Too much will & vitality & force of character
Fanny returned to England and the stage. In 1848 her husband divorced her for abandonment. Another member of the extended Fisher family summarized the problems. Sidney George Fisher wrote he "always liked Mrs. Kemble. She is a woman of genius & of noble impulses and kind feelings. Too much will & vitality & force of character, however, to be very happy in domestic life, more especially with such a man as Butler, her inferior far in all intellectual endowments, but her equal in firmness & strength of character. She is not a person to be governed by force."
She became Mrs. Kemble and returned to Philadelphia where Thomas P. Cope ran across her one day out in the country. She was fishing, "dressed in a light frock coat, pantaloons, boots & man's hat, having every outward appearance of a male. Altho' an actress & accustomed to exposure of the person, it seemed wonderful that she should thus outrage the accustomed laws of female decorum among so plain a people [Quakers]. She drives her own carriage and pair round the neighborhood, with her own hands to the amusement of the sober natives."

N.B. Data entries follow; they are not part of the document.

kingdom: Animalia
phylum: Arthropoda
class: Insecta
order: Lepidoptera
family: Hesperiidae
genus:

Wonderful was not a compliment in Quaker Cope's vocabulary. Fanny Kemble, outrageous, odd and possessed of too much will, was a contrary wife whose divorce and loss of her children served as an abject lesson to any English or American women who might have considered her a role model.
By Georgann Eglinski
Contrary Wife was given the name in the Kansas City Star in 1941.
(Don't forget the c if you look for it by number.)
Cutting an 8" Finished Block
A - Cut 5 squares 3-1/8" (or 3-3/16" if you use the 1/16" default)
B - Cut 4 squares 3-1/2"
Cut each in half diagonally to make 2 triangles. You need 8 triangles.
By Becky Brown
The purple is scraps left over from a muu-muu
her Grandmother made her soon after
Hawaii became a state.
Read more about Fanny's Georgia diaries and the Butler plantations here:
Read a biography of Fanny Kemble by J.C. Furnas, Fanny Kemble: Leading Lady of the Nineteenth-Century Stage. Furnas outlines the conflict. Fanny believed marriage should be "like a well arranged duet for four hands," while Pierce Butler viewed this idea as an insurmountable problem with his contrary wife, writing in consternation: "She held that marriage should be companionship on equal terms...that at no time has one partner a right to control the other."